Si l'on en croit les premières légendes, le résurgence hydrollogique s'est d'abord appelée
"trou de la calèche", dans le même lieu, voici quelques siècles s'est produit un affaissement de terrain, de détonateur de cette cassure a été le passage d'un véhicule hippomobile sur un parterre miné, rongé par l'eau.. Voiture, passagers et attelage disparurent dans les profondeurs du gouffre naissant, le trou de calèche était né et avec lui cette malédiction dissimulée dans son flot sournois, un mystérieux tourbillon, oeuvre d'esprits maléfiques, happait dans les profondeurs du gouffre tout mortel voulant s'en approcher.
On évitait donc d'instinct ce lieu, on ne manquait pas de prévenir tout passant étranger :
"évitez cet endroit" "de nuit fuyez" "faites le signe croix"

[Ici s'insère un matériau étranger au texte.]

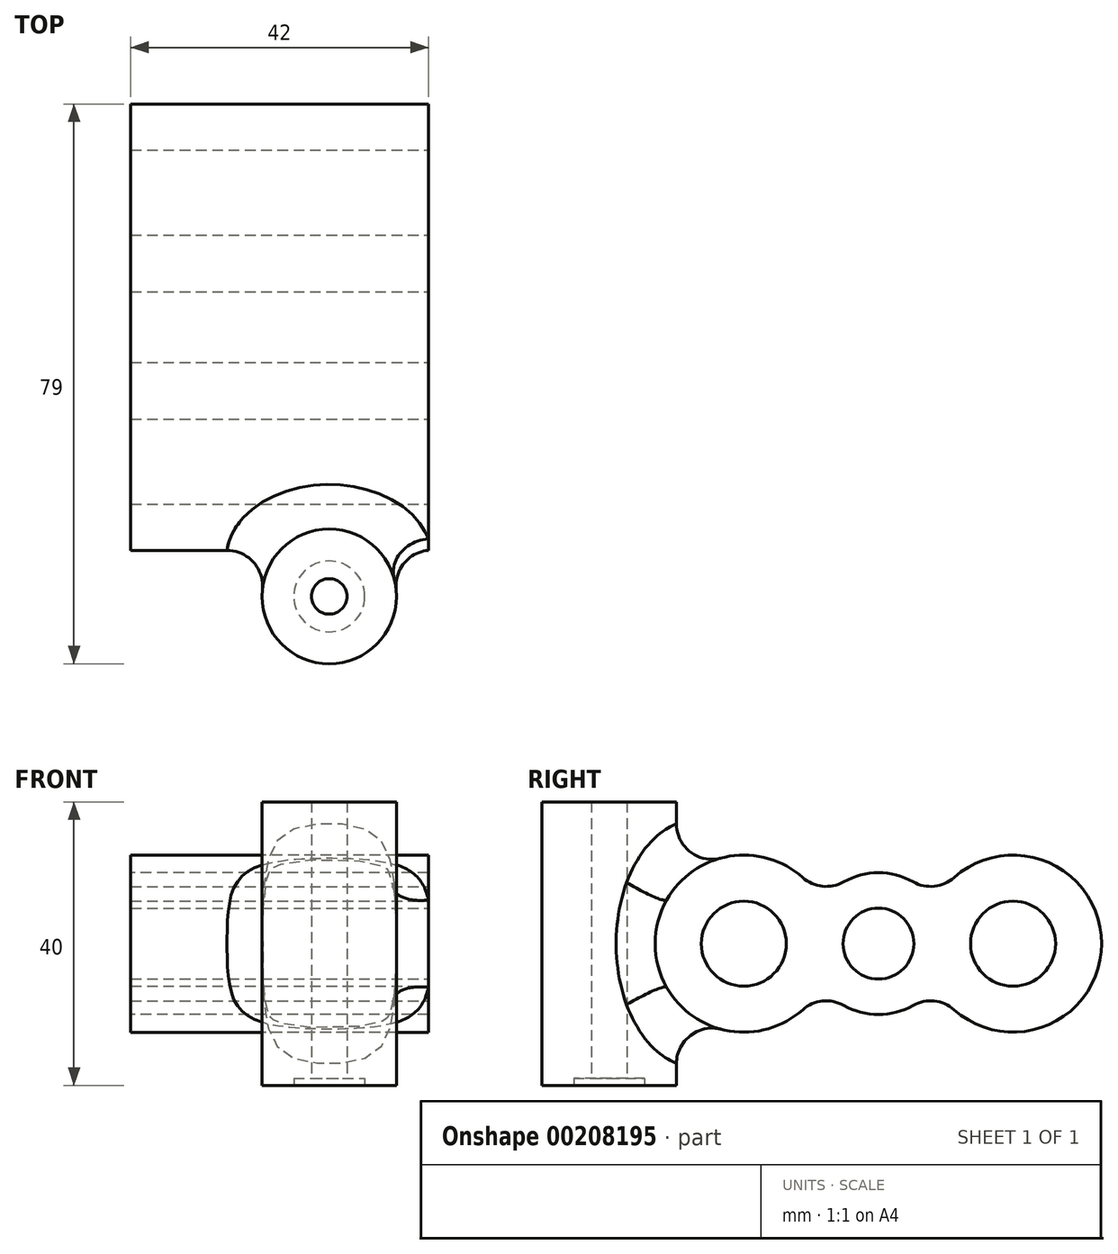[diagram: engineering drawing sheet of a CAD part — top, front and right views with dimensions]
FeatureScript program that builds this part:
annotation { "Feature Type Name" : "Feature", "Feature Type Description" : "" }
export const myFeature = defineFeature(function(context is Context, id is Id, definition is map)
    precondition{}
    {
        {
            var Q0;
            Q0=qCreatedBy(makeId("Right.planeOp"),FACE);
            var sketch = newSketch(context, id + "F0", { "sketchPlane" : qUnion([Q0])});
            skArc(sketch, "E0", {"start": v(-8.02, 5.97) * mm, "mid": v(-31.5, 0) * mm, "end": v(-8.02, -5.97) * mm});
            skArc(sketch, "E1", {"start": v(-8.02, -5.97) * mm, "mid": v(0, -10) * mm, "end": v(8.02, -5.97) * mm});
            skArc(sketch, "E2", {"start": v(8.02, -5.97) * mm, "mid": v(31.5, 0) * mm, "end": v(8.02, 5.97) * mm});
            skArc(sketch, "E3.trimOffspring", {"start": v(8.02, 5.97) * mm, "mid": v(0, 10) * mm, "end": v(-8.02, 5.97) * mm});
            skSolve(sketch);
        }
        {
            var Q0;
            Q0 = qSketchRegion(id + "F0", true);
            var Q1;
            {var subQ0=sQuery(id+"F0.wireOp",EDGE,"E1");var subQ1=sQuery(id+"F0.wireOp",EDGE,"E0");var subQ2=makeQuery(id+"F0.imprint","INTERSECT",VERTEX,{"disambiguationData":[OD(0.0)],"derivedFrom":[subQ1,subQ0]});Q1=makeQuery(id+"F0.imprint","IMPRINT",FACE,{"disambiguationData":[TD([[makeQuery(id+"F0.imprint","IMPRINT",EDGE,{"disambiguationData":[TD([[subQ2,-1.0]])],"derivedFrom":subQ1}),1.0]])]});}
            extrude(context, id + "F1", {"entities" : qUnion([Q0, Q1]), "depth" : 42 * mm});
        }
        {
            var Q0;
            Q0=makeQuery(id+"F1.opExtrude","CAP_FACE",FACE,{"disambiguationData":[OSD([sQuery(id+"F0.wireOp",EDGE,"E0"),sQuery(id+"F0.wireOp",EDGE,"E1"),sQuery(id+"F0.wireOp",EDGE,"E2")])],"isStart":false});
            var sketch = newSketch(context, id + "F2", { "sketchPlane" : qUnion([Q0])});
            skCircle(sketch, "E4", {"center": v(-19, 0) * mm, "radius": 6 * mm});
            skCircle(sketch, "E5", {"center": v(0, 0) * mm, "radius": 5 * mm});
            skCircle(sketch, "E6", {"center": v(19, 0) * mm, "radius": 6 * mm});
            skSolve(sketch);
        }
        {
            var Q0;
            Q0=makeQuery(id+"F2.imprint","IMPRINT",FACE,{"disambiguationData":[TD([[makeQuery(id+"F2.imprint","IMPRINT",EDGE,{"derivedFrom":sQuery(id+"F2.wireOp",EDGE,"E5")}),1.0]])]});
            var Q1;
            Q1=makeQuery(id+"F2.imprint","IMPRINT",FACE,{"disambiguationData":[TD([[makeQuery(id+"F2.imprint","IMPRINT",EDGE,{"derivedFrom":sQuery(id+"F2.wireOp",EDGE,"E6")}),1.0]])]});
            var Q2;
            Q2=makeQuery(id+"F2.imprint","IMPRINT",FACE,{"disambiguationData":[TD([[makeQuery(id+"F2.imprint","IMPRINT",EDGE,{"derivedFrom":sQuery(id+"F2.wireOp",EDGE,"E4")}),1.0]])]});
            extrude(context, id + "F3", {"entities" : qUnion([Q0, Q1, Q2]), "operationType" : NewBodyOperationType.REMOVE, "endBound" : BoundingType.THROUGH_ALL, "oppositeDirection" : true, "depth" : 25 * mm});
        }
        {
            var Q0;
            Q0=qCreatedBy(makeId("Top.planeOp"),FACE);
            var sketch = newSketch(context, id + "F4", { "sketchPlane" : qUnion([Q0])});
            skCircle(sketch, "E7", {"center": v(28, -38) * mm, "radius": 9.5 * mm});
            skSolve(sketch);
        }
        {
            var Q0;
            Q0 = qSketchRegion(id + "F4", true);
            extrude(context, id + "F5", {"entities" : qUnion([Q0]), "operationType" : NewBodyOperationType.ADD, "endBound" : BoundingType.SYMMETRIC, "depth" : 40 * mm});
        }
        {
            var Q0;
            Q0=makeQuery(id+"F5.opExtrude","CAP_FACE",FACE,{"disambiguationData":[OSD([sQuery(id+"F4.wireOp",EDGE,"E7")])],"isStart":true});
            var sketch = newSketch(context, id + "F6", { "sketchPlane" : qUnion([Q0])});
            skPoint(sketch, "E8", {"position": v(28, 38) * mm});
            skSolve(sketch);
        }
        {
            var Q0;
            Q0=sQuery(id+"F6.wireOp",VERTEX,"E8");
            var Q1;
            Q1=makeQuery(id+"F1.opExtrude","SWEPT_BODY",BODY,{"disambiguationData":[OSD([sQuery(id+"F0.wireOp",EDGE,"E0"),sQuery(id+"F0.wireOp",EDGE,"E1"),sQuery(id+"F0.wireOp",EDGE,"E2"),sQuery(id+"F0.wireOp",EDGE,"E3.trimOffspring")])]});
            hole(context, id + "F7", {"style" : HoleStyle.C_BORE, "endStyle" : HoleEndStyle.THROUGH, "holeDiameter" : 5 * mm, "cBoreDiameter" : 10 * mm, "cBoreDepth" : mm, "locations" : qUnion([Q0]), "scope" : qUnion([Q1]), "isTappedThrough" : true});
        }
        {
            var Q0;
            Q0=makeQuery(id+"F5.boolean.opBoolean","INTERSECT",EDGE,{"derivedFrom":[makeQuery(id+"F1.opExtrude","SWEPT_FACE",FACE,{"disambiguationData":[OSD([sQuery(id+"F0.wireOp",EDGE,"E0")])]}),makeQuery(id+"F5.opExtrude","SWEPT_FACE",FACE,{"disambiguationData":[OSD([sQuery(id+"F4.wireOp",EDGE,"E7")])]})]});
            fillet(context, id + "F8", {"entities" : qUnion([Q0]), "radius" : 5 * mm, "tangentPropagation" : true, "allowEdgeOverflow" : false});
        }
        {
            var Q0;
            Q0=makeQuery(id+"F1.opExtrude","SWEPT_EDGE",EDGE,{"disambiguationData":[OSD([sQuery(id+"F0.wireOp",EDGE,"E0"),sQuery(id+"F0.wireOp",EDGE,"E1")])]});
            var Q1;
            Q1=makeQuery(id+"F1.opExtrude","SWEPT_EDGE",EDGE,{"disambiguationData":[OSD([sQuery(id+"F0.wireOp",EDGE,"E1"),sQuery(id+"F0.wireOp",EDGE,"E2")])]});
            var Q2;
            Q2=makeQuery(id+"F1.opExtrude","SWEPT_EDGE",EDGE,{"disambiguationData":[OSD([sQuery(id+"F0.wireOp",EDGE,"E0"),sQuery(id+"F0.wireOp",EDGE,"E3.trimOffspring")])]});
            var Q3;
            Q3=makeQuery(id+"F1.opExtrude","SWEPT_EDGE",EDGE,{"disambiguationData":[OSD([sQuery(id+"F0.wireOp",EDGE,"E2"),sQuery(id+"F0.wireOp",EDGE,"E3.trimOffspring")])]});
            fillet(context, id + "F9", {"entities" : qUnion([Q0, Q1, Q2, Q3]), "radius" : 5 * mm, "tangentPropagation" : true, "allowEdgeOverflow" : false});
        }
    });
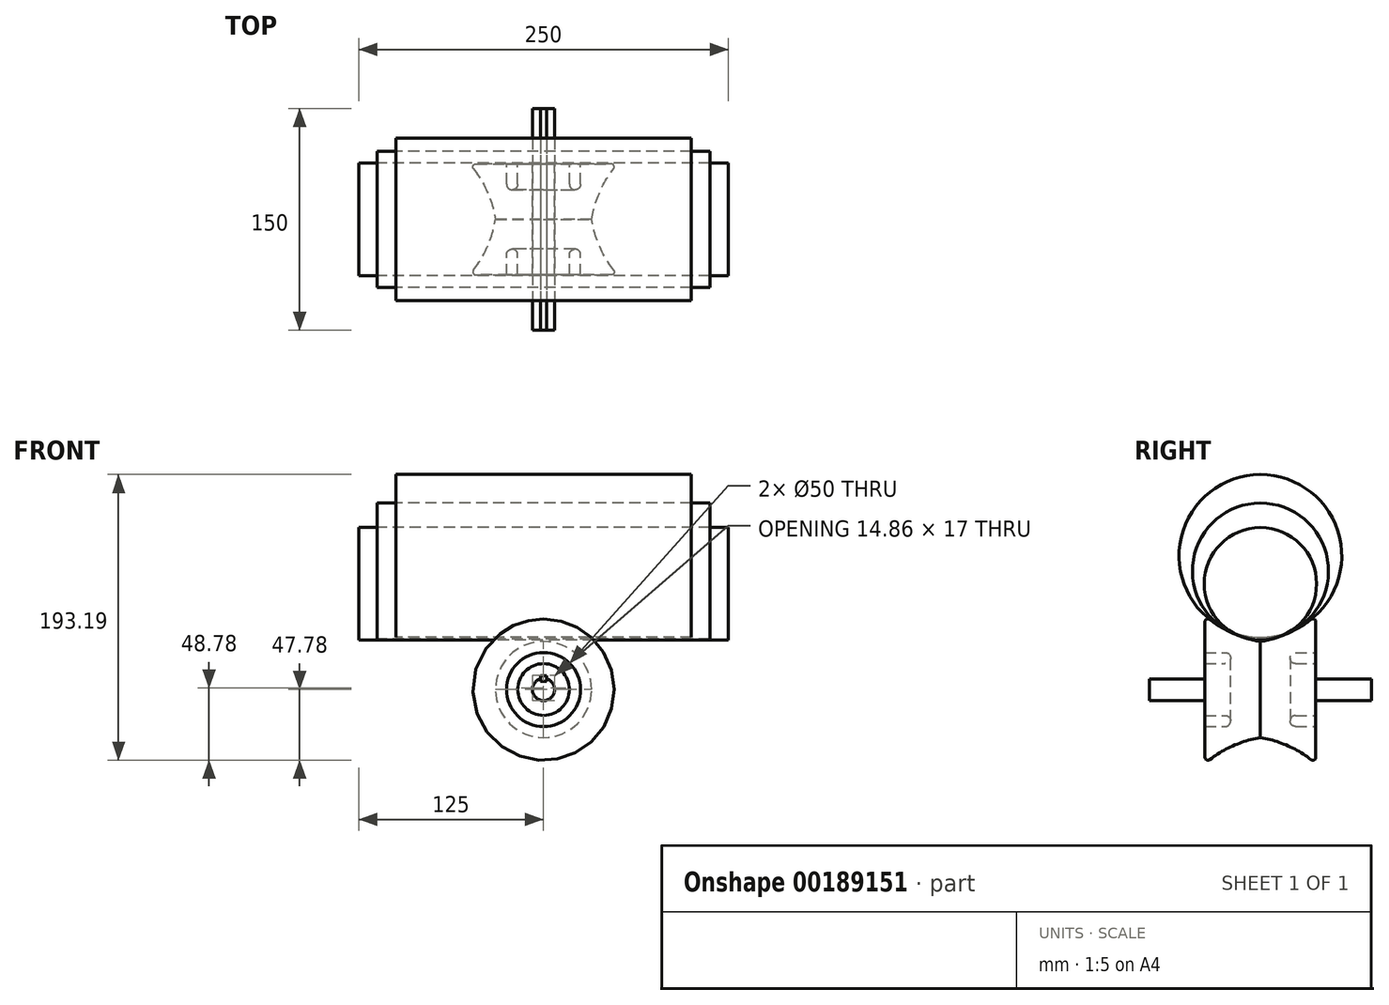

Un habitant d'Argiésans nommé Gavaillot, riait tout haut de "ces ragots fruits de l'imagination de veilles bigotes et vieux trouillards". Il ne manquait pas d'ajouter devant ses amis médusés qu'à la prochaine occasion il irait se baigner dans les eaux maudites. Par un beau jour d'été "on ne retrouva au bord du trou que ses deux sabots". Ces paroles révélatrice d'une issue tragique sont d'une vieille aïeule née au moulin d'argémons. Tout près du lieu de légende, la même personne affirmait avec force que Gavaillot avait bien existé. Avec la punition du provocateur, la légende ne fit qu'ajouter à une imagination populaire tourmentée.